What I actually do on paywalled products

The step people skip is also the one that saves the most time: treat the shipped JavaScript like source code. Pull the big bundles from whatever is in scope, open them in an editor or ripgrep them, and look for hosts, path-looking strings, auth words, cookie names, anything that tells you how the frontend expects to talk to the backend. Bundles are usually minified, so when one line is unreadable I paste a slice through an online beautifier like beautifier.io and work from the formatted output. You are not hunting for a secret. You are building a map of what the client already believes is true.

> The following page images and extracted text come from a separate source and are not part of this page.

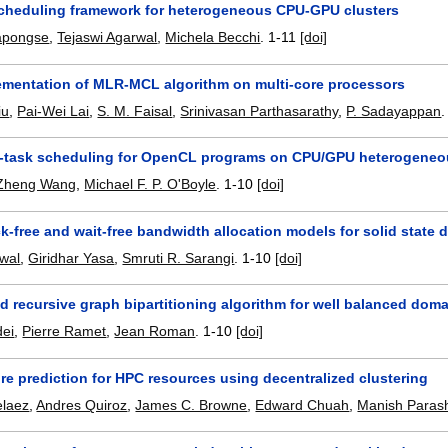
 scheduling framework for heterogeneous CPU-GPU clusters
japongse
,
Tejaswi Agarwal
,
Michela Becchi
.
1-11
[doi]
lementation of MLR-MCL algorithm on multi-core processors
iu
,
Pai-Wei Lai
,
S. M. Faisal
,
Srinivasan Parthasarathy
,
P. Sadayappan
i-task scheduling for OpenCL programs on CPU/GPU heterogeneo
Zheng Wang
,
Michael F. P. O'Boyle
.
1-10
[doi]
-free and wait-free bandwidth allocation models for solid state d
wal
,
Giridhar Yasa
,
Smruti R. Sarangi
.
1-10
[doi]
d recursive graph bipartitioning algorithm for well balanced do
dei
,
Pierre Ramet
,
Jean Roman
.
1-10
[doi]
ure prediction for HPC resources using decentralized clustering
elaez
,
Andres Quiroz
,
James C. Browne
,
Edward Chuah
,
Manish Paras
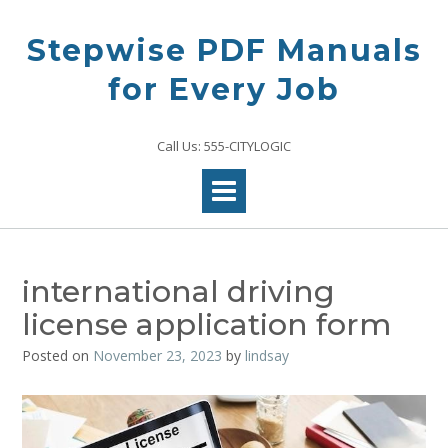
Skip
to
Stepwise PDF Manuals
content
for Every Job
Call Us: 555-CITYLOGIC
international driving
license application form
Posted on
November 23, 2023
by
lindsay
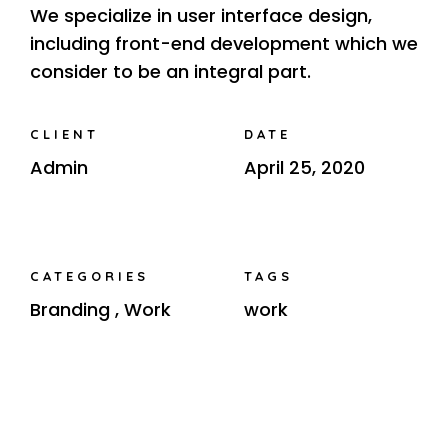
We specialize in user interface design,
including front-end development which we
consider to be an integral part.
CLIENT
DATE
Admin
April 25, 2020
CATEGORIES
TAGS
Branding
,
Work
work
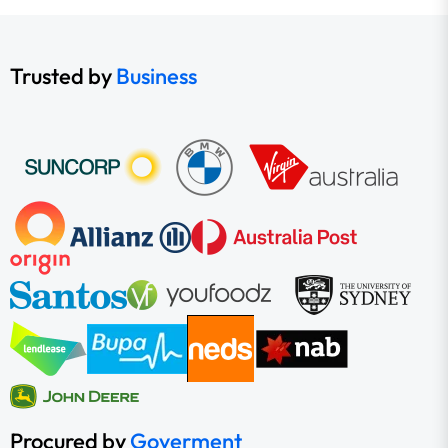
Trusted by
Business
Procured by
Goverment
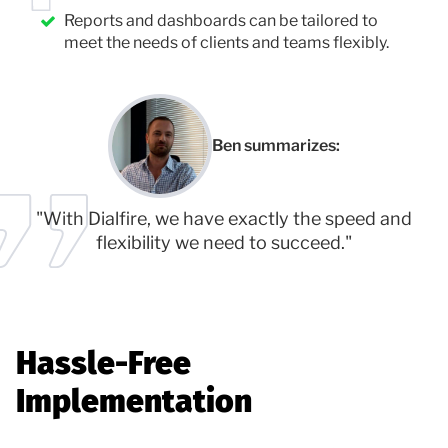
Reports and dashboards can be tailored to
meet the needs of clients and teams flexibly.
Ben summarizes:
"With Dialfire, we have exactly the speed and
flexibility we need to succeed."
Hassle-Free
Implementation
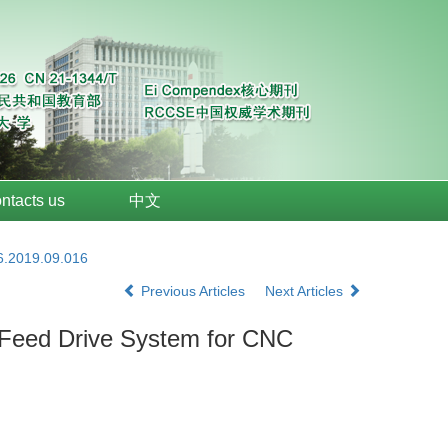
ntacts us
中文
6.2019.09.016
Previous Articles
Next Articles
w Feed Drive System for CNC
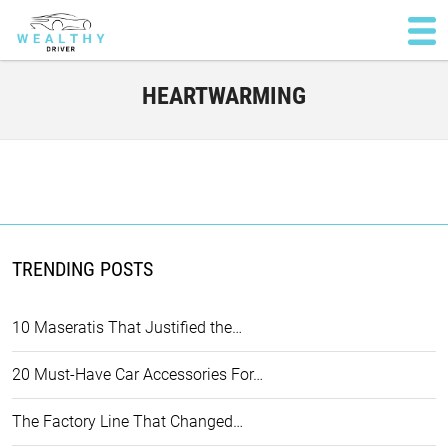
HEARTWARMING
TRENDING POSTS
10 Maseratis That Justified the…
20 Must-Have Car Accessories For…
The Factory Line That Changed…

After that I stop reading and start sending traffic. Signup, login, trial buttons, loading a locked page, whatever is cheap. I watch responses and storage the same way I would for any other app. If premium access shows up as a cookie or a header, I copy it, replay it, strip it, swap sessions, and see what the server actually enforces.

If the product really is cookie-driven, I also spend a few minutes on isolation. I take whatever blob unlocked premium for user A and I try to use it while logged in as user B in a clean profile. Sometimes you get nothing. Sometimes you get a second bug: the same entitlement travels across accounts, or the cookie is not bound to the right identity, or everyone shares one server-side slot. It is not always the same impact as a minting route, but it is the kind of check that is easy to run and annoying to explain if you never tried it.

When the bundle already hints at extra authenticated routes, I chase those too, but the order is always read what shipped, mirror that traffic honestly, then get weird.

How I use an LLM in that loop

I only paste material I already took from the target: a chunk of bundle, a hostname, a path prefix, keys from a JSON body. I ask for more strings in the same naming style, not for new domains or magic URLs. The model outputs candidates, I send the requests, and I throw away almost all of them. If something comes back with the same kind of access object but a different level or field, that is when I slow down and write it up properly.

I still like proving the first weird step in DevTools when I can. If it works there, it will work in a proxy, and I am not stuck arguing with myself about whether the chain is real.

Talk, quote, still

Current LLMs are better vulnerability researchers than I am.

That line is on a slide in this talk. Loud claim, not a law for every engagement, but it lines up with what happened here: the model did not validate the bug, it just surfaced a path I was slow to guess.

I still agree with a lot of the talk’s angle. On boring string work and naming-shaped search, current models are already strong.

Still from the same talk:

Scope and disclosure

This was reported through the program, accepted, and written here in a deliberately blurred form.